Начинаешь подумывать, а не сменить ли мастерскую или не смотаться ли из дому, как те, о которых пишут в газетах, или, может, податься к Пако, Антонио, Чико, Рамиро, быть при них кем угодно, кем они захотят, вот они-то живут как боги; ведь в конце концов на то они и друзья, к тому же только один из них, Чико, знает ноты, а уж по части электричества — никто, а ведь это так важно, чтобы группа звучала. Я, наоборот, знаю электрику назубок, за это стоит платить, потому что за одни гастроли надо смонтировать столько установок, сколько в мастерской за два года. Дело кончилось бы побегушками — «принеси ключ от двенадцатого», пусть так, а что теперь? «Сбегай купи закрылки, да смотри не задерживайся, не спи, газани немного, отпусти, нажми чуть больше, слазай в яму, сними болт с картера. Что, боишься ручки испачкать? Давай-ка промой эту помпу бензином, он хорошо смягчает кожу».

Всему бы разом пришел конец, и этому запаху смазки и масла, которым от тебя за километр разит, который точно цвет кожи у негров, от него никуда не деться. И еще — холоду зимой от распахнутой настежь двери и жаре летом, когда плавится крыша гаража.

Как-то мне надоело ждать автобус, который идет на окраину, и я пошел повидаться с друзьями. Когда я вошел и меня признал швейцар — вот это было что надо, и особый дух, которым несло изнутри, тоже был что надо, и лонгплей, который кончился в тот момент. И взгляд, который бросаешь поверх столов, пока привыкаешь к темноте, пока не сошел на танцплощадку.

И чем больше забирала меня водка, тем больше захлестывала музыка. Она меня наполняла, пробирала до костей, она была я, и вот уже я на площадке. А вокруг те же, что всегда, те же негры, китайцы, американцы, бородатые типы, блондинки, которые даже на тебя не глядят, плюгавки, что встряхивают волосами, как плетями. Под конец вышли ребята из ансамбля — Пако, Антонио, Рамиро, не было Чико и Уокера. «Что случилось? — крикнул я им. — Где остальные и откуда взялись эти?» Я показал на ударника и гитариста в темных очках, похожего на налетчика. «Что случилось?» — прокричал я им, и они ответили «потом» и заиграли, и вышли четыре гоу-гоу герлз, тоже другие, по крайней мере, все, кроме одной, но это была не та, которую я знал, с которой провел тот вечер.

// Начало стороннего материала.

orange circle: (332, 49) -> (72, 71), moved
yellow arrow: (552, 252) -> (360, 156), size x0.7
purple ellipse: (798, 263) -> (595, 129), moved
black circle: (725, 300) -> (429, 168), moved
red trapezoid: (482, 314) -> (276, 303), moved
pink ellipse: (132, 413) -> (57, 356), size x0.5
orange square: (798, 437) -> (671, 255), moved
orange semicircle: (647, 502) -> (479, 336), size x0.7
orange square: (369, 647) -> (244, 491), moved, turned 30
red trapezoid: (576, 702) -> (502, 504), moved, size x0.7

Обычное дело. Только разговоры, что мы друзья, что мы братья, — на словах, в песенках, и пока таскаешься за ними пару месяцев кряду, пока у тебя есть деньги, чтобы делиться, а потом конец дружбе, конец друзьям-приятелям: ведь это красиво звучит там, наверху, в микрофон, а на поверку выходит иначе, это уж как заведено.